Foi nosso último encontro. Estávamos na fazenda e fazia um belo dia de outono, quando perguntei: “Mãe, posso fazer uma foto sua?” Ela usava um vestido estampado bem de camponesa mesmo. Olhei para o resto do figurino e pensei em oferecer trocar os meus brincos de brilhantes em formato de pera pelos seus, em ouro amarelo – só para aquele instante.
Pensei rápido e, antes que o fizesse, achei que soaria falso naquela situação. Desisti. Não combinava. Acho também que tive receio de minha mãe se apaixonar pelos meus brincos e eu ter que presenteá-la. Fiquei um pouco envergonhada, de mim pra mim. Pensei, quantas cabeças de gado valeriam aquelas pedras? Gado é uma moeda frequente na cabeça de meu pai, que não estava por perto – éramos só nós duas.

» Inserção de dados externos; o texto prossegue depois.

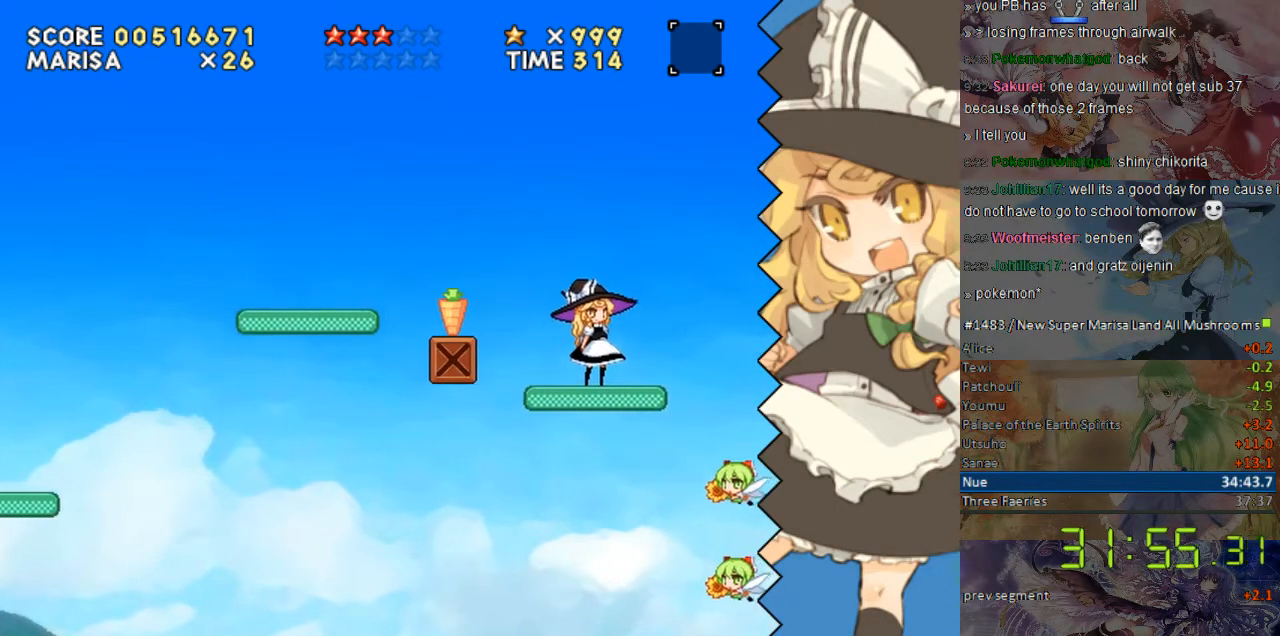
{"buttons": ["Y"], "events": []}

E voltei toda a intenção para a foto. Em dois ou três segundos concluí que, de alguma maneira, tudo ali ficava bem entre si. A beleza da natureza ao redor contribuía muito. Talvez até pela falta de harmonia. Pela simplicidade, principalmente.
Seu cabelo também não estava bonito, quando sugeri: “Usa esse chapéu que está ao seu lado”. Ela teve dúvidas, perguntou se realmente seria preciso: “Já sei, meu cabelo está horrível”, disse. Minha mãe sempre colocava defeitos em si mesma achando que caberia aos outros desmenti-los e trocá-los por elogios. E quando isso acontecia, ela ficava muito feliz. Elogio e água sempre tiveram mais ou menos a mesma importância em sua vida. Era quase uma razão de sobrevivência. Depois de dar atenção a tantos detalhes, talvez desnecessários, fiz as fotos. Quando as olhamos na tela da câmera, rimos muito.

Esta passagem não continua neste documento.